While Essun’s descent into violent justice is a demonstration of hard power instigated by fear, soft power instigated by fear can be just as damning. The Fulcrum, and to a larger extent, the Stillness, establish that in chilling order. The Fulcrum is the organization that trains people gifted in orogeny, such as Essun in her childhood up through early adulthood. Using a mix of dehumanizing and demoralizing techniques, the Fulcrum raises orogenes to consider themselves second-class citizens and uses its influence—its soft power—to ensure that orogenes remain persecuted and targeted throughout the Stillness. Unsurprisingly, but chillingly, The Fulcrum has done this because it is fearful of these powerful humans who can cause earthquakes and sink cities. It does not want their power threatened, in a way that is familiar to anyone who exists in any reality. The powerful do not want to become the weak. An example that might hit closer to home of soft power being used in fear to protect one’s status and wealth can be found in this United States Geological Survey article. Covering how overlooked downstate New York State’s earthquake risk is, the article spoke about the controversial Indian Point nuclear power plant. Like how the Fulcrum twists information and perception in order to continue to oppress and abuse orogenes to maintain power, the Indian Point nuclear power plant is alleged to have ignored new information about earthquake risk, instead choosing to focus on studies written before the 1980s. Understanding that the Fulcrum uses soft power as ubiquitously as Essun used icing is important for understanding how fear-driven decisions hurt more people, more widely. To that end, even the Fulcrum’s teaching on icing demonstrates how fearful and terrifying it considers that power. Back in Essun’s days at the Fulcrum, this is made clear. From that time, Jemisin writes, “Instructor Marcasite praised her for only icing a two-foot torus around herself while simultaneously stretching her zone of control.” The Fulcrum is obviously frightened of the orogeny side-effect of “icing” and does everything within their power to train its unwieldy, deadly reach out of orogenes. This training would only be possible through the oppression and control they have already exacted over the orogene population through their soft power. 

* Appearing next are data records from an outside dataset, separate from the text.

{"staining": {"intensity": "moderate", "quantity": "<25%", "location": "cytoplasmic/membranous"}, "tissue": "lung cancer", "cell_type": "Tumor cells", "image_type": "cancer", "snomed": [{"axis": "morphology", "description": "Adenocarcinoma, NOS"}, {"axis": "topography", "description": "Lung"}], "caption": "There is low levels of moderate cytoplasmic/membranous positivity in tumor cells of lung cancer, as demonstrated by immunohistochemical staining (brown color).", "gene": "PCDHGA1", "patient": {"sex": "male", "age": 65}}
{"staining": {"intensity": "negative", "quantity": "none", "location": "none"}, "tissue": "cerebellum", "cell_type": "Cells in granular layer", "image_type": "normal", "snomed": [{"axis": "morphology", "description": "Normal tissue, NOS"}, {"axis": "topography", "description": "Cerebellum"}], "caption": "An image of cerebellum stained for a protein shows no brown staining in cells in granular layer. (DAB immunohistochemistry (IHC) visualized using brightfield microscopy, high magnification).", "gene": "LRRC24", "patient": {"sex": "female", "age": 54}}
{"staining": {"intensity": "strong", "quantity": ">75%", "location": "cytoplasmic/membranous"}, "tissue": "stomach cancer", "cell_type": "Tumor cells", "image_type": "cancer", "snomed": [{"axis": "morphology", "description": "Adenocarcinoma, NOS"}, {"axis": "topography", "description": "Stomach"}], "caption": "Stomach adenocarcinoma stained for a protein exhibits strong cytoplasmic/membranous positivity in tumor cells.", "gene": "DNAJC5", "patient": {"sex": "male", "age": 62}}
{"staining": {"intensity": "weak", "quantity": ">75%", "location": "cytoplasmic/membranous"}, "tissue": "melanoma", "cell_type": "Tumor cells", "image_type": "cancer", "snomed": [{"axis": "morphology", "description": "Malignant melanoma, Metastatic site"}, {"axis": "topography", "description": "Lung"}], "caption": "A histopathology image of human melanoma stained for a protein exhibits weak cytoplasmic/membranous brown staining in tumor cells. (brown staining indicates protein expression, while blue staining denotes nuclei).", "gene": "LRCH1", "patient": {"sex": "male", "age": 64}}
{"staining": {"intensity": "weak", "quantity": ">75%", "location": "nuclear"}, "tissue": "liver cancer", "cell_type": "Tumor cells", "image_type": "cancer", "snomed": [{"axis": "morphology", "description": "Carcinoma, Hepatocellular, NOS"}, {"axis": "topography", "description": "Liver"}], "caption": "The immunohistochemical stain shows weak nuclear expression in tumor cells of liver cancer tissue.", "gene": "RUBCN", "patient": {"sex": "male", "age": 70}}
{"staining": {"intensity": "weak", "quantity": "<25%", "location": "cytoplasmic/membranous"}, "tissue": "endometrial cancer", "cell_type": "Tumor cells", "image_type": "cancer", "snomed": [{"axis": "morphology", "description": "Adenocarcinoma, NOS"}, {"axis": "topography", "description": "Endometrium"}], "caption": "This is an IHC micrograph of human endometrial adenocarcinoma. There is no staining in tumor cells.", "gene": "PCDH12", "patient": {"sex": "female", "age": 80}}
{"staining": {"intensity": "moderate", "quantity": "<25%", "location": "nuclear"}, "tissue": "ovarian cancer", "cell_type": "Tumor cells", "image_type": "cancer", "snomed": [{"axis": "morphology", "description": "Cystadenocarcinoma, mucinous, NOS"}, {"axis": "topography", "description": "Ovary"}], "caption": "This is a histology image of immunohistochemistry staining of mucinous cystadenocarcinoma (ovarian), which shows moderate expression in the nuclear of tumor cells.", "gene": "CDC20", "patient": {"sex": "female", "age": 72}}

Between both Essun’s reaction to fear and the reaction of privileged oppressors of the Stillness’s society and the Fulcrum, a common denominator is made clear. When fear is a driving factor, power is used in such a way that true justice is an impossibility. To understand that, one needs to look no further than the concept of icing. In order to access power and commit huge, godlike acts of seismic activity, you must take from the life around you. When that power is driven by fear, the taking becomes an unruly, wild thing that grows in anger, even if, like Essun, that anger and fear is justified. It might be justified, but acting out of fear takes away that critical thinking and leaves only rash, violent decision making. Examining the intersection of fear, justice, and power through the lens of icing in N.K. Jemisin’s The Fifth Season leaves me with only one conclusion: fear-driven so-called “justice” doled out by power, be it hard or soft, only begets more fear. That is the consequence of uncontrolled icing and of the Stillness’s continued persecution of the orogenes.